Despite the threat of fines, many UK businesses remain unaware and are definitely unprepared for the legislation and need to be taking steps now to ensure that both they and their cloud service providers are compliant with the new laws.
The change has been bought about through the desire to standardise data security regulations across all 28 EU member states. The new regulations are also providing citizens with greater control over their personal data and how it is used by businesses. Once the law has been introduced, data breaches will need to be reported to regional officers within 24 hours and organisations will be subject to audits to ensure they are compliant.
Neil Cross, Managing Director of Advanced 365, offers his five top tips for organisations working towards compliance and looking to ensure they are covered before the legislation becomes law.
1. Assess existing data storage arrangements – Organisations must first establish what data they hold, where it is held and the geographical location of the data centres they use. Hosting data outside of the EU could, in some cases, contravene the new legislation, so businesses must act now to understand how they are affected and seek new hosting facilities where required. Data migration to a facility which will ensure compliance is by its very nature a lengthy process and a project which is underway but not complete may not be sufficient to satisfy the regulator.
2. Review existing security policies – CIOs need to look carefully at how data is accessed and processed and examine their existing security policies to ensure they support a compliant solution. For example many organisations hold data security accreditations that only apply to specific regional divisions or departments as opposed to the business as a whole yet wherever data is accessed it will fall within the requirement for the same level of control.
3. Formalise reporting – Businesses should implement a breach notification process so that any infringements can be reported as soon as they are identified. Data breaches must be reported within 24 hours of taking place to the relevant data protection authority in the country in which an organisation is based, thus the internal processes need to be geared to support this requirement to ensure compliance.

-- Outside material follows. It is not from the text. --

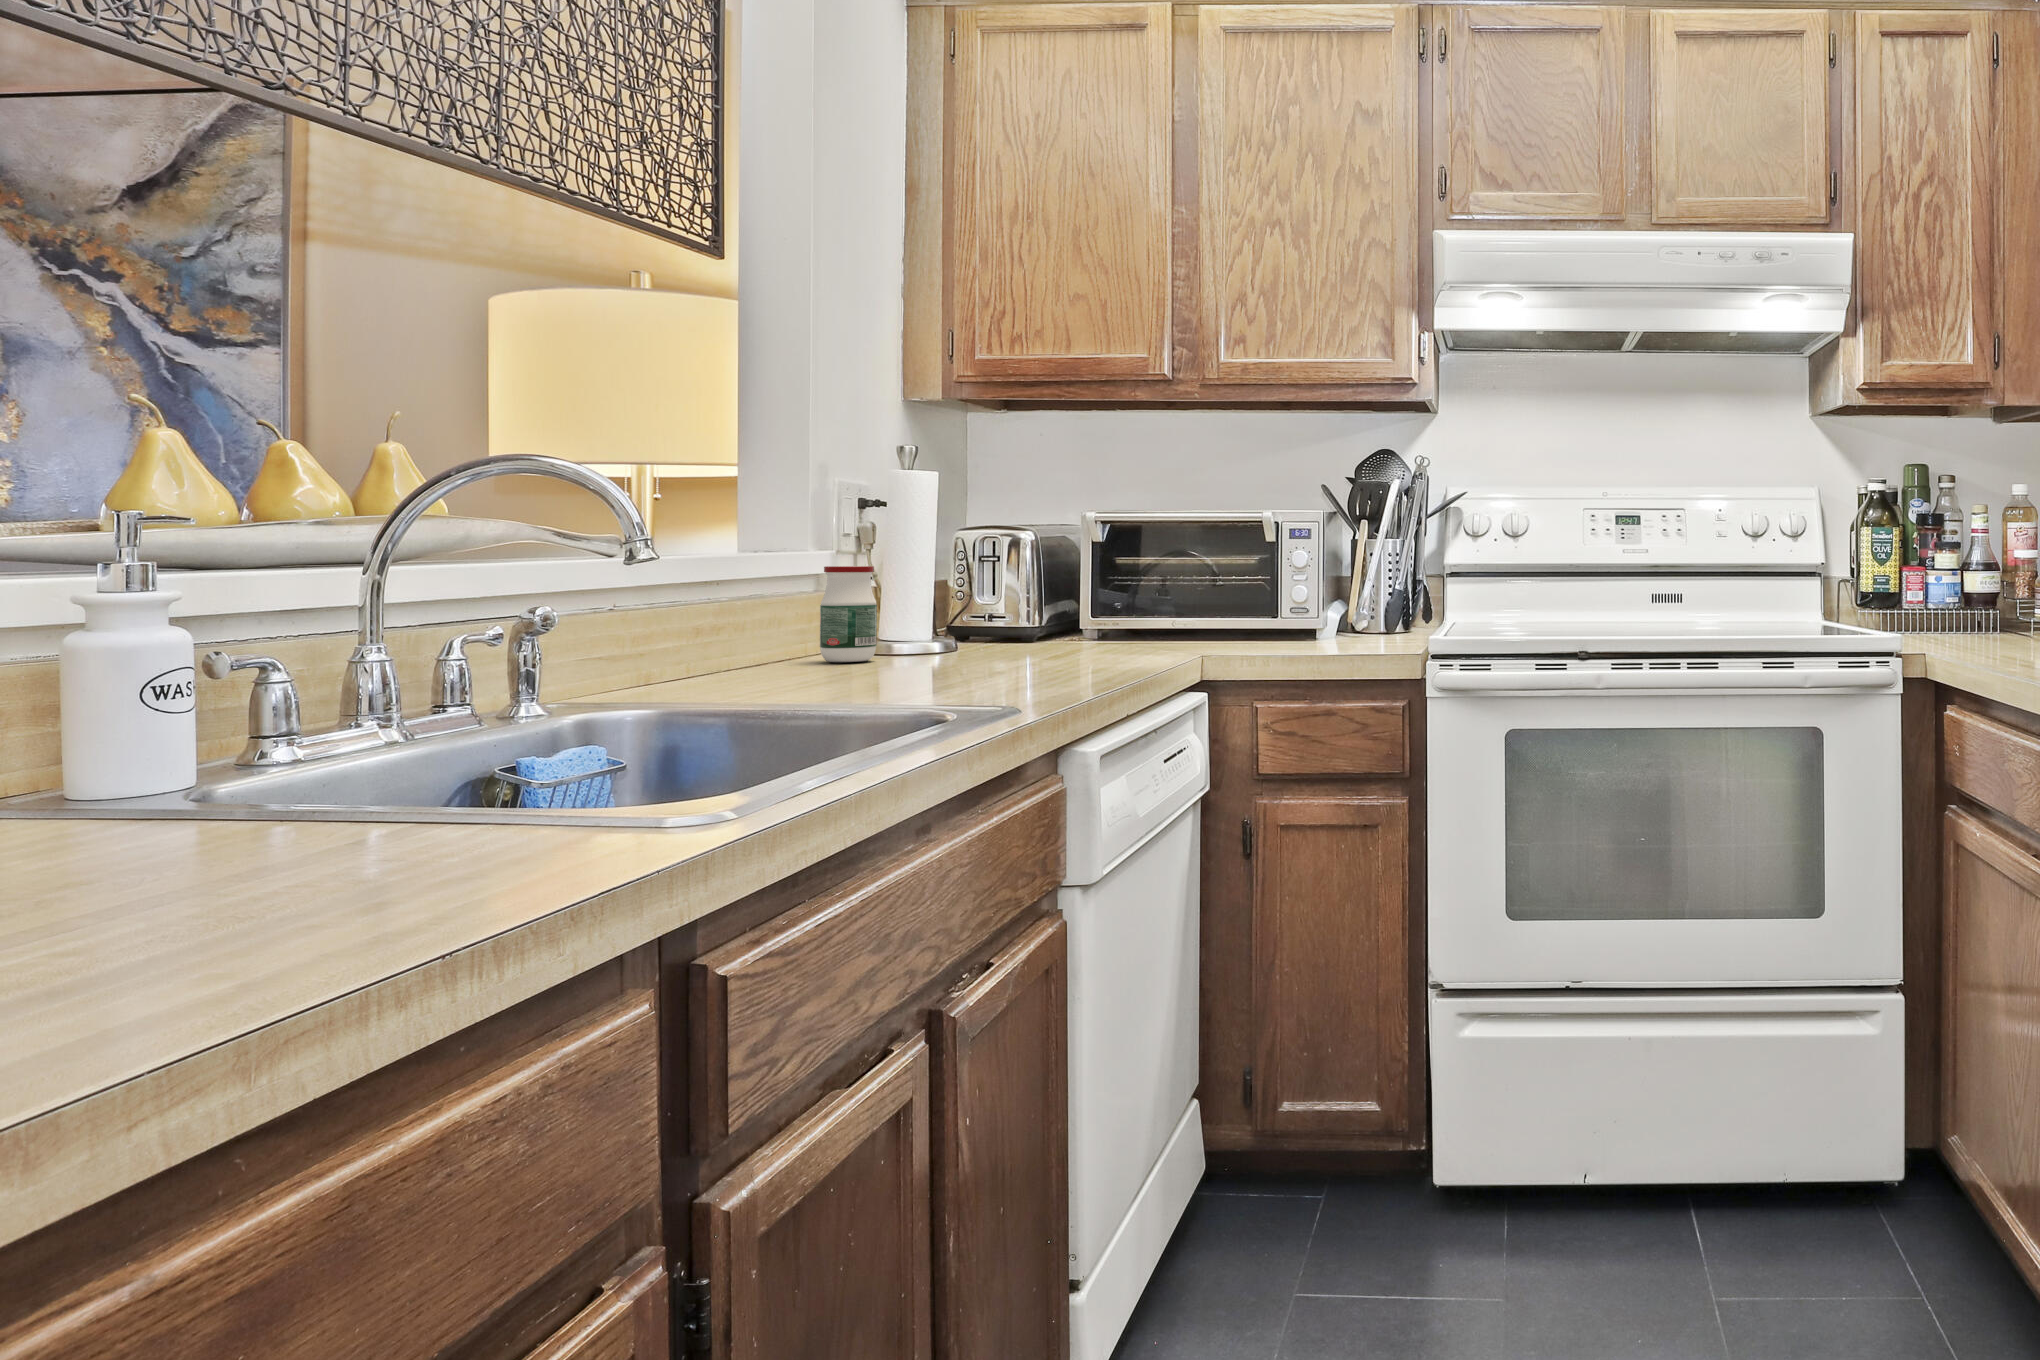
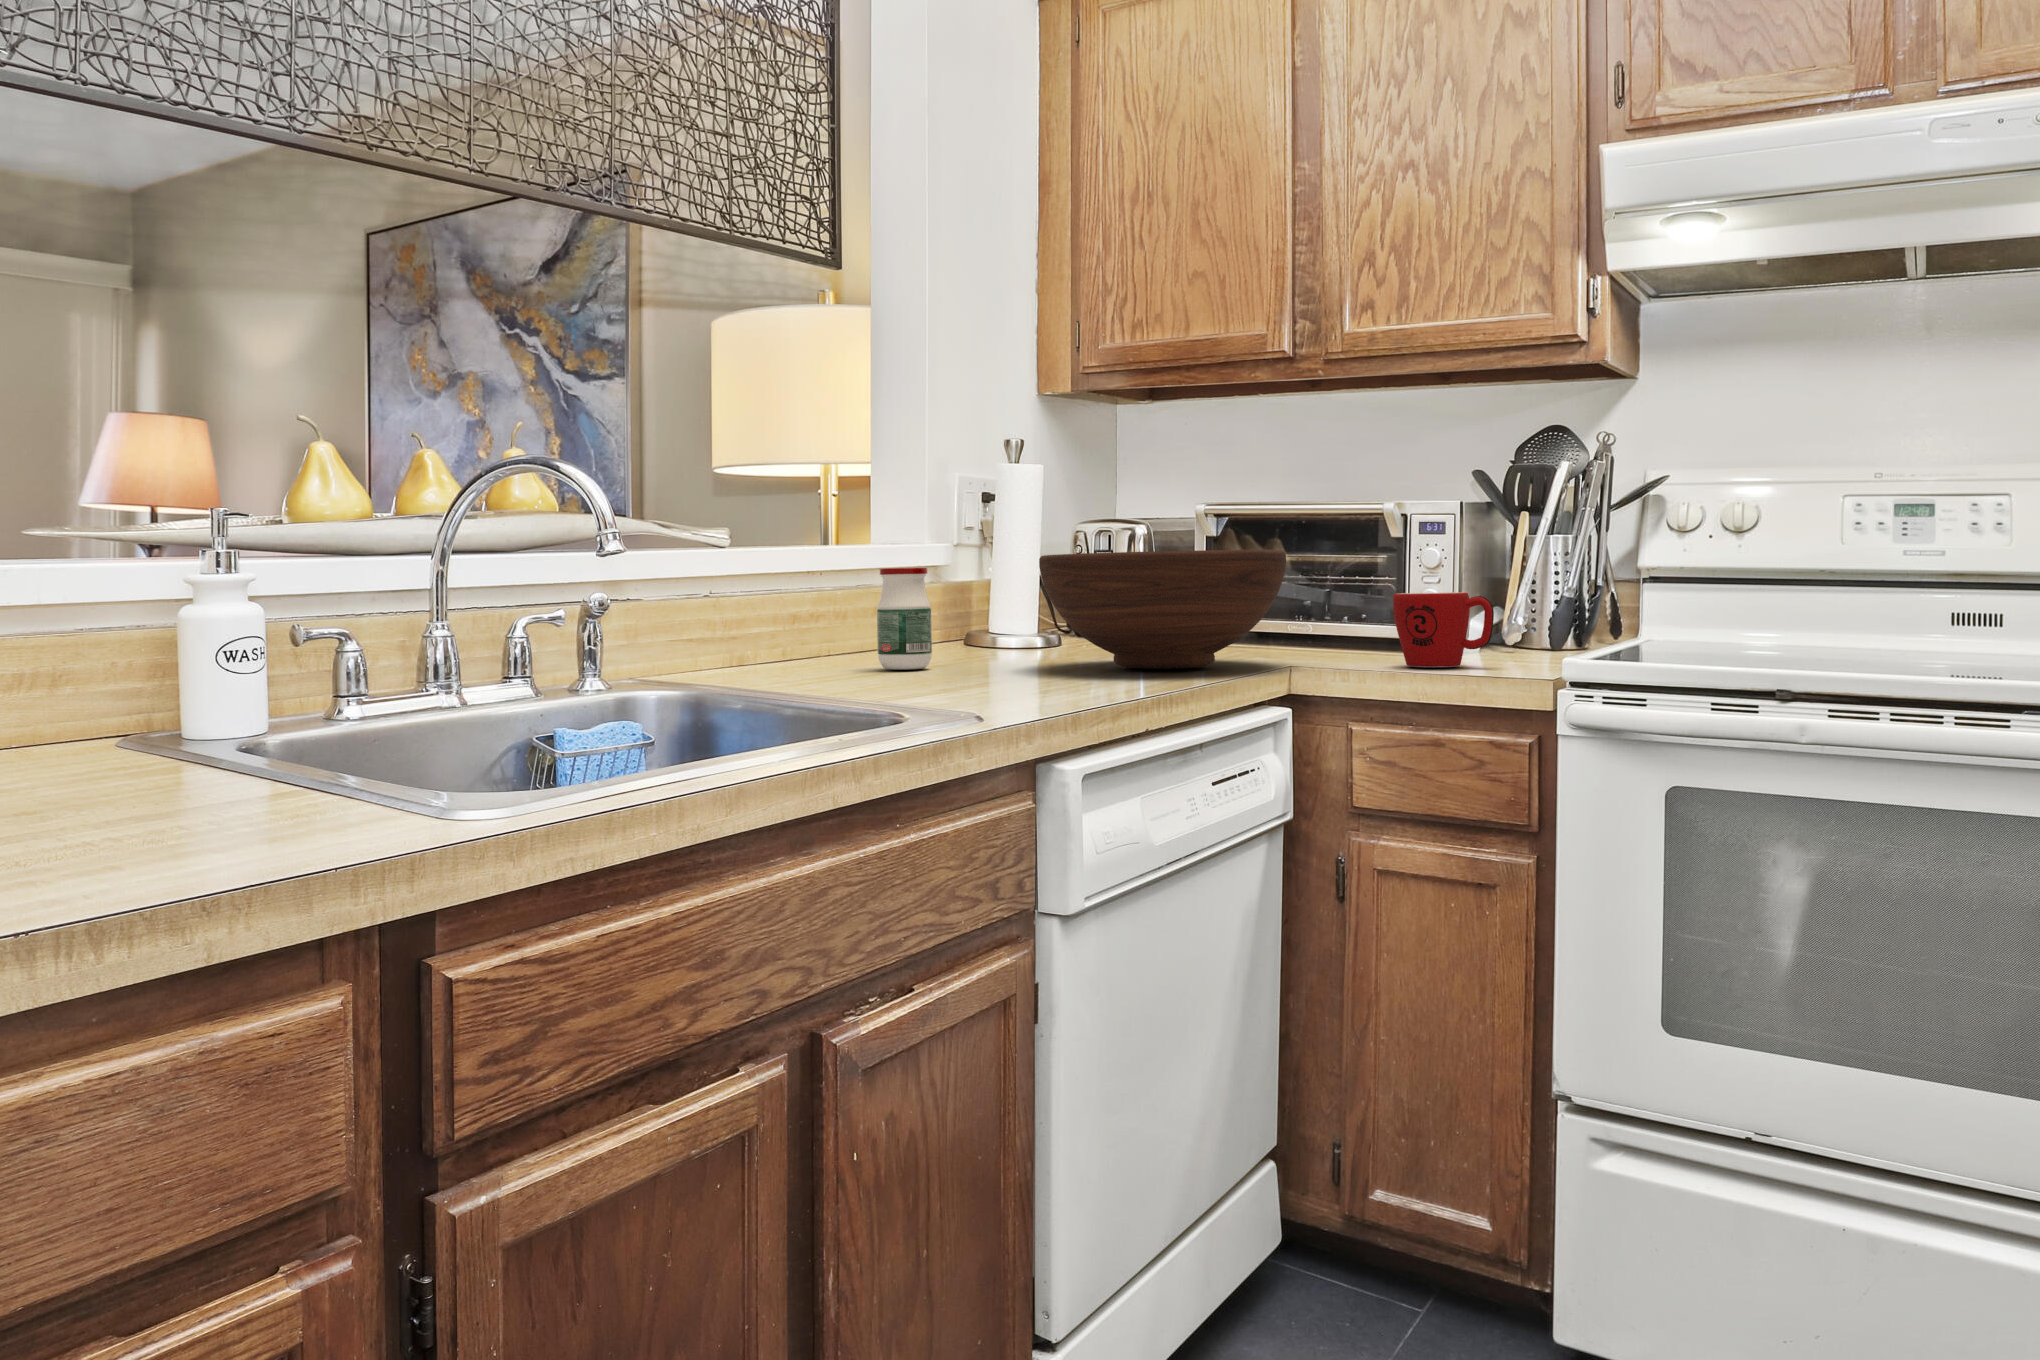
fruit bowl: none [990,558,1206,656] -> present [1039,550,1286,669]
mug: none [1285,593,1360,651] -> present [1393,592,1494,667]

4. Promote best practice – Every employee in an organisation – from the top down – needs to be aware of the severe implications of data security breaches. Establishing staff training programmes is imperative and data usage policies must be rigorously enforced. Senior management need to work closely with IT and HR to make sure policies and programmes are implemented as soon as possible.
5. Work with a specialist service provider – If time and resources are limited businesses should consider outsourcing data hosting to specialist managed service providers. They should look for companies which offer hosting in regional data centres that ensure compliance and combine this with proven expertise in data security. Businesses should only engage with hosting providers that are compliant with the new legislation.
"For many businesses, outsourcing data hosting will be the most practical and cost-effective means of achieving compliance, however, CIOs and their teams must ensure that potential suppliers are themselves fully compliant with the new regulations. Organisations which suffer data breaches caused by negligent cloud service providers will share liability with them. Due diligence has never been so important.
"As the new regulations come into effect we are almost certain to see some fairly rapid and high profile cases being bought up before the courts to test the new powers, we want to ensure that it is not any of our clients who experience this unwanted public attention."